7. Cybersecurity Spending Statistics

  • Security services are expected to account for 50% of cybersecurity budgets in 2020 (Gartner)
  • The average cost of a data breach is $3.9 million (IBM)
  • The average cost in time of a malware attack is 50 days (Accenture)
  • By 2021 it’s estimated that damage relating to cybercrime will hit $6 trillion annually (Cybersecurity Ventures)
  • 50% of businesses with 10,000 or more employees are spending at least $1 million annually on security (CISCO)

8. Malware Statistics

  • 64% of organizations in 2018 experienced malware activity that spread from one employee to another, rising to 71% in 2019 (Mimecast)
  • 63% of organizations in the UAE have suffered from a ransomware attack (Mimecast)
  • 62% of cybersecurity professionals believe their organization’s cybersecurity team is understaffed (ISACA)
  • Since 2007, the number of malware websites has declined, however, phishing websites are on the rise (Google)
  • PayPal is one of the most commonly mimicked websites (Comparitech)
  • In China, 3% of scanned websites host malware (Google)
  • Malware variants are decreasing year-on-year (Sonic Wall)
  • Around 4,800 websites were compromised due to form jacking code each month in 2018 (Symantec)

9. WordPress Security Plugins

Whilst these statistics are quite haunting, there are steps you can take to protect your website from potential security threats.

If you’re unsure whether you need a WordPress security question, it’s worth remembering that the average website gets attacked 44 times every day. Although not all of these attacks will be successful, if one slips through the net, your business could be in serious jeopardy.
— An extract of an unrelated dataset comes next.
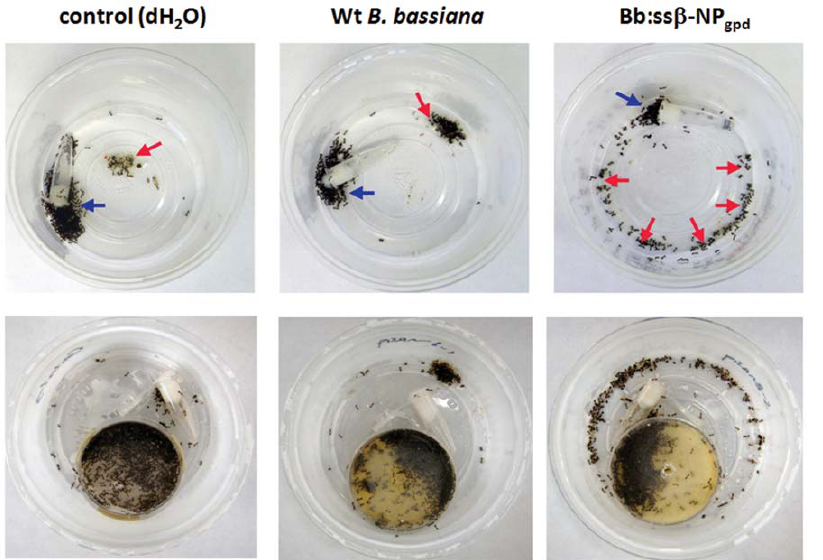
Figure 2. Distribution of dead ants after infection with WT and Bb::sp b -NP gpd B.bassiana strains in mock mound assays. Top panels, ants in arenas with 10% sucrose, but no nest area, bottom panels, test arenas containing 10% sucrose and nest area. Blue arrows in top panels indicate the location of the majority of live ants, in the bottom panels, the most of the live ants are in the nest area (small petri dish in test arena). Red arrows indicate the presence of well defined ‘‘bone piles’’ in the control and WT B. bassiana infected ants, and a more random distribution of dead ants in the b -NP expressing B. bassiana infected ants.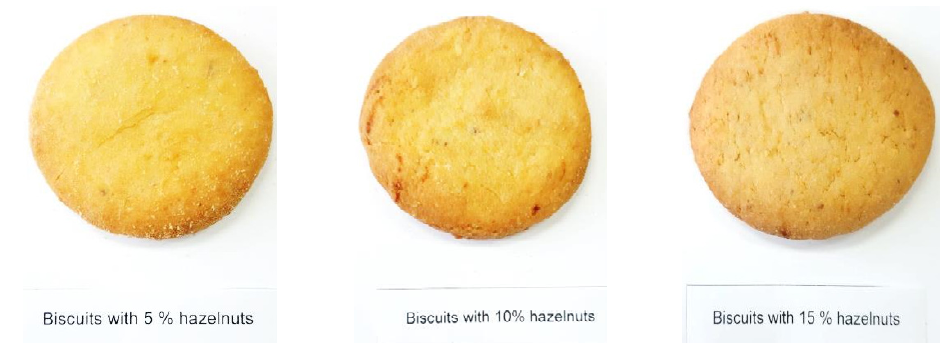
Figure 3. Images of prepared hazelnut biscuits.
Here are some of my favorite WordPress security plugins to protect your website, your business, and your customers:

10. Wordfence


Wordfence comes equipped with an endpoint firewall and malware scanner to protect WordPress websites. Endpoint firewalls provide better protection in comparison to cloud solutions, leveraging user identity in over 85% of firewall rules. In the last 30 days alone, Wordfence has blocked almost 4 billion attacks and 180,000+ malicious IPs have been blacklisted.

11. ManageWP


ManageWP helps to automate your workflow by adding websites, passwords, etc. from one easy-to-use dashboard. You can add unlimited websites and 1-click update plugins, themes, and WP core updates. ManageWP will notify you if any of your plugins are vulnerable so you can update or deactivate them where appropriate.

12. Defender Pro


Defender Pro performs regular security scans and vulnerability reports. It protects your website from hackers, brute force attacks, and malicious bots. You can try Defender Pro for free for 7 days and take your first steps to defend your WordPress website against cybersecurity attacks.

13. iThemes Security

iThemes Security offers over 30 ways in which you can protect your WordPress website from hacks and malicious attacks. iThemes has almost 1 million active installations, helping you to fix common problems and automated attacks through WordPress.

14. Jetpack

Jetpack is a must-have WordPress security plugin. It protects your website against brute force attacks, spam, and takes backups of your entire site. As well as offering protection against attacks, Jetpack comes loaded with performance-boosting tools to help your site run at the speed of light.

15. Change wp-admin login

The default login URL is /wp-admin which can easily be intercepted by hackers. Change wp-admin login changes the URL used to login to your WordPress website without altering or renaming files in the core directories.